Abb. 5: Vergleich der globalen Temperaturanomalie und der Länge von Sonnenfleckenzyklen während der Zeit zwischen 1700 und 2000. Die deutliche Temperaturzunahme, die seit 1950 zu beobachten ist, entwickelt sich völlig unabhängig von der Dauer des Sonnenzyklus. Abb. 5: Vergleich der globalen Temperaturanomalie und der Länge von Sonnenfleckenzyklen während der Zeit zwischen 1700 und 2000. Die deutliche Temperaturzunahme, die seit 1950 zu beobachten ist, entwickelt sich völlig unabhängig von der Dauer des Sonnenzyklus.

Zusammenfassung

Schwankungen der solaren Einstrahlung haben das Klima insbesondere über lange Zeiträume in der Vergangenheit beeinflusst. Schwankungen der Sonnenaktivität waren wahrscheinlich Auslöser für die Abfolge von Eis- und Warmzeiten in einem typischen 100.000-jährigen Zyklus. Änderungen der solaren Einstrahlung beeinflussen direkt die obere Atmosphäre, aber die untere Atmosphäre und die Erdoberfläche dagegen nur unwesentlich. Kleine, indirekte Einflüsse, die sich aus der mittleren und unteren Atmosphäre fortpflanzen, sind allerdings möglich.

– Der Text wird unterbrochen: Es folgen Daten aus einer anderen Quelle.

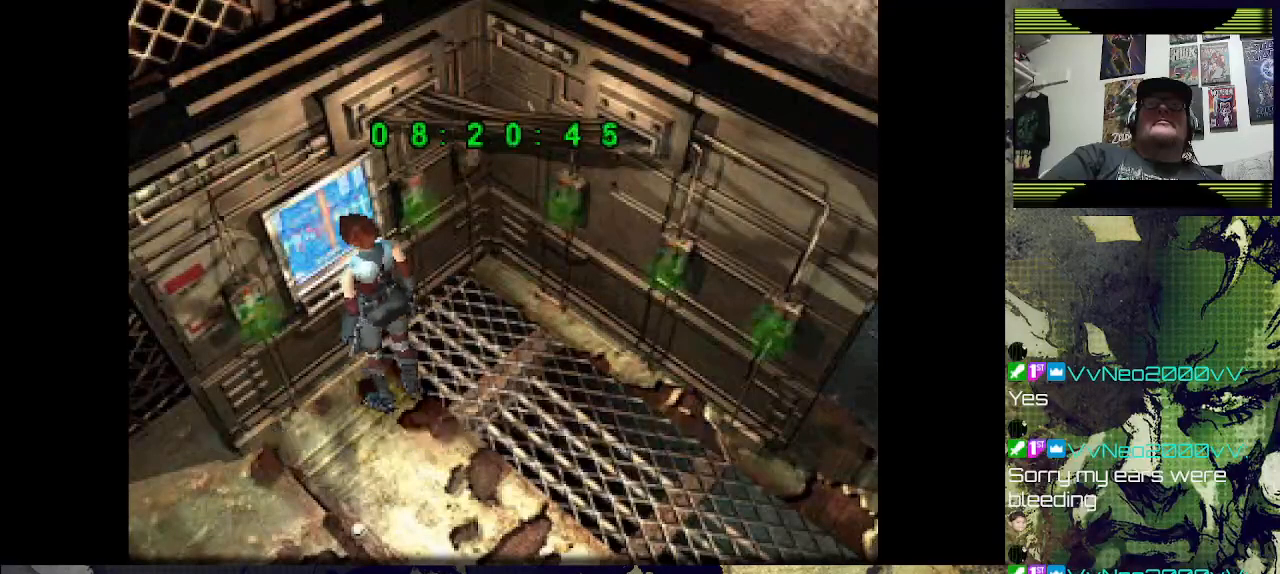
{"dt_ms": 500, "buttons": [], "left_stick": "center", "right_stick": "center", "events": [[300, "DPAD_LEFT", "down"], [400, "DPAD_LEFT", "up"]]}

Obwohl die Sonne winzige periodische Schwankungen in der Oberflächentemperatur und in der Atmosphärendynamik verursachen kann, ist sie jedoch nicht in der Lage, die seit Beginn der Industrialisierung zu verzeichnende Temperaturentwicklung zu bewirken. Die beste Deutung ist demzufolge, dass der beobachtete Langzeittrend der Temperaturentwicklung aus der Zunahme von Treibhausgasen in der Atmosphäre resultiert. Diese Erklärung basiert auf bekannten und experimentell nachgewiesenen physikalischen Konzepten.